Однако, несмотря на регулярное употребление качественного алкоголя, с течением времени ему становилось все хуже. Не понимая, от чего это, Виктор все больше злился, и все сильнее доставалось  от него Матвею. И так несладкая жизнь мальчика превратилась в настоящий ад.
… Прошел месяц. Надежду Алексеевну выписали из больницы. Все время пребывания там она думала о мальчике, из-за которого упала. «Он же еще совсем маленький.

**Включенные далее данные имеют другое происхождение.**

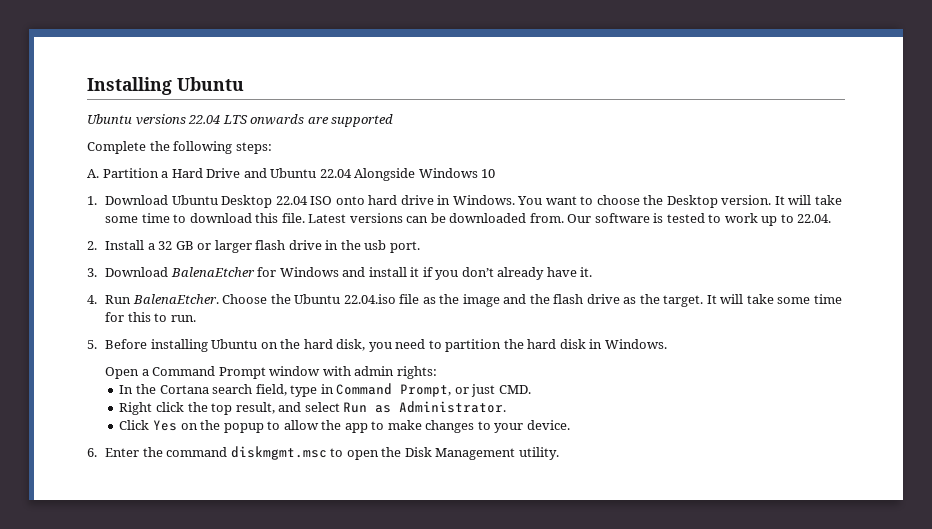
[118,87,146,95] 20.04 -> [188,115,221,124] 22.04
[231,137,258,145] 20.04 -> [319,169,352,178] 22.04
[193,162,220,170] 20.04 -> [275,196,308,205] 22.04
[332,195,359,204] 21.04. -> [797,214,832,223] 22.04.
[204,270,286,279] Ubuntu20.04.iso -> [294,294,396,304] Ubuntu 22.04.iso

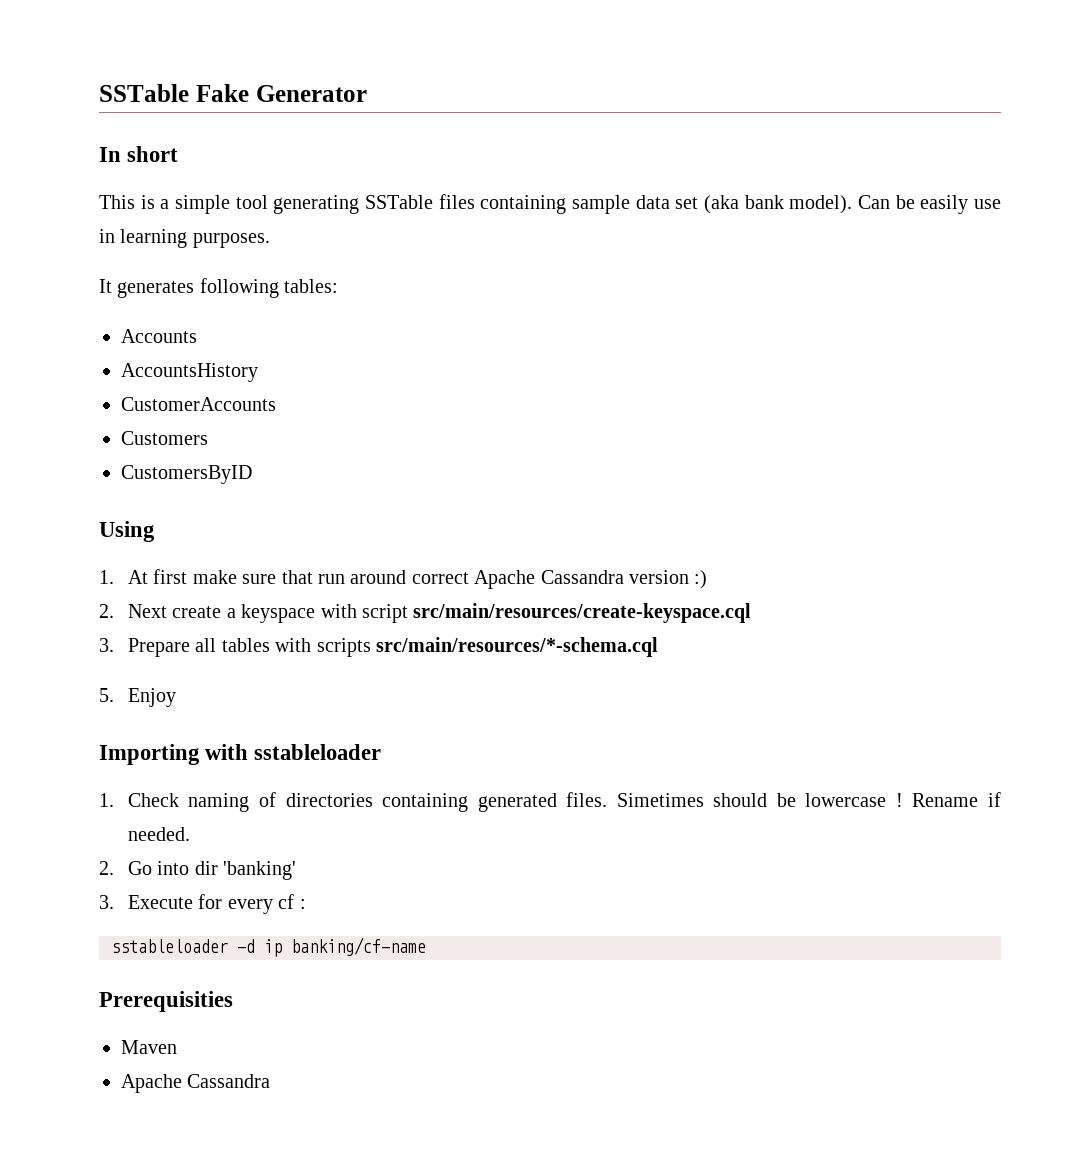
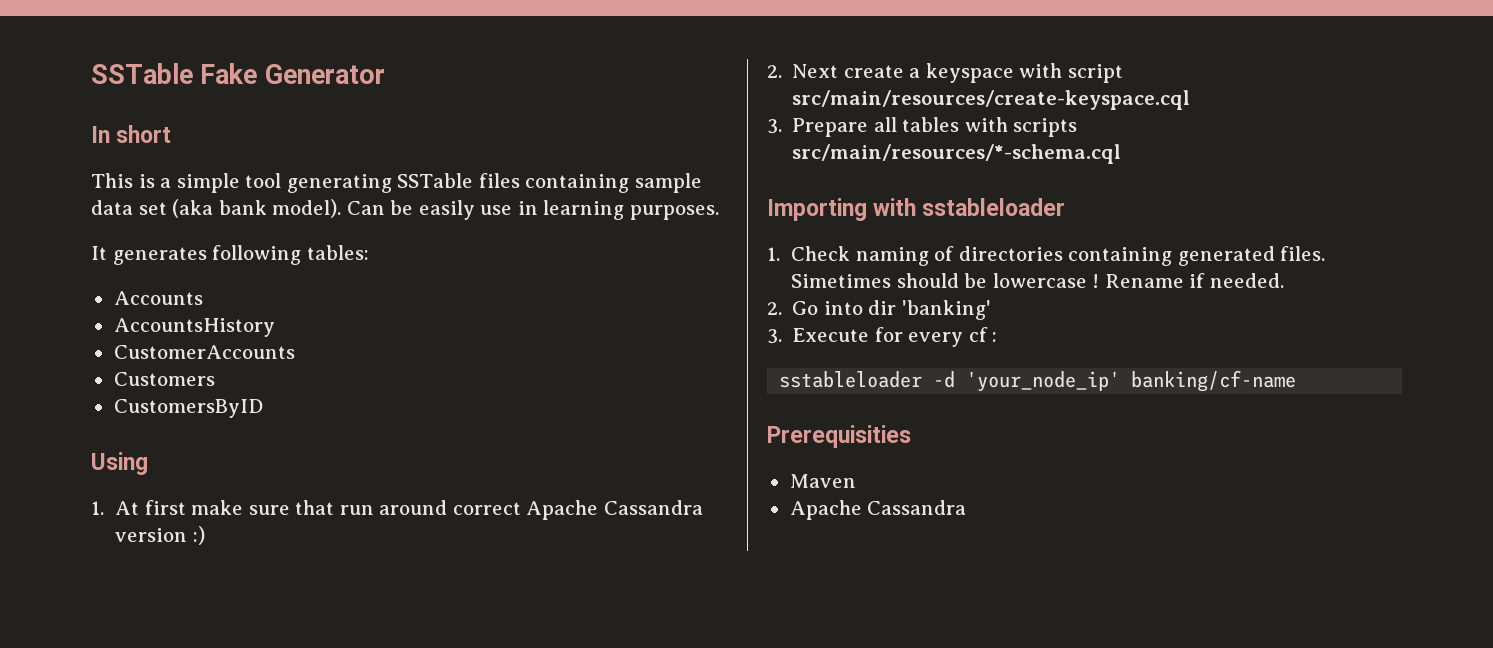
[99,688,176,707] // 5. Enjoy -> (1122, 154) none
[264,939,282,957] ip -> [966,371,1121,392] 'your_node_ip'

Как же стал таким наглым, злым? – мучилась она вопросами. – Очевидно, что это не могло произойти сразу. Значит, он уже давно попрошайничает. Но кто же его заставляет? Понятно, что, будь он действительно сиротой, жил бы в детском доме. Почему же сейчас никого не волнует его судьба? Разве органы образования не должны проверять, как живут дети? Разве нет других инстанций, которые должны этим заниматься?» Такие мысли не давали ей покоя.
Поэтому, едва окрепнув, Надежда Алексеевна решила сходить в главную городскую церковь – помолиться за своего обидчика. Идя к храму, она опять увидела его, но ничего не сказала, а он ее не узнал. Все же Матвей немного испугался после случая с «бабкой», к тому же был измучен постоянными побоями опекуна, так что вел себя потише, и Надежда Алексеевна смогла спокойно пройти мимо него. «Помоги, Боже, несчастному ребенку!» – горячо молилась она перед иконой. И, чем дольше молилась, тем яснее сознавала: она сама должна что-то сделать. Не нужно свою личную ответственность перекладывать на Бога.
Пожилая женщина выходила из церкви, приняв твердое решение. Да, она понимала, что ввязывается в какое-то темное дело, скорее всего, имеющее отношение к криминалу. Да, она боялась. Но кто, если не она? Если каждый будет проходить мимо мальчика или просто откупаться от него подачкой? Она сделает все, чтобы изменить ситуацию. Обратится в органы образования и куда еще будет нужно. Она будет настаивать и требовать, но не даст этому ребенку пропасть.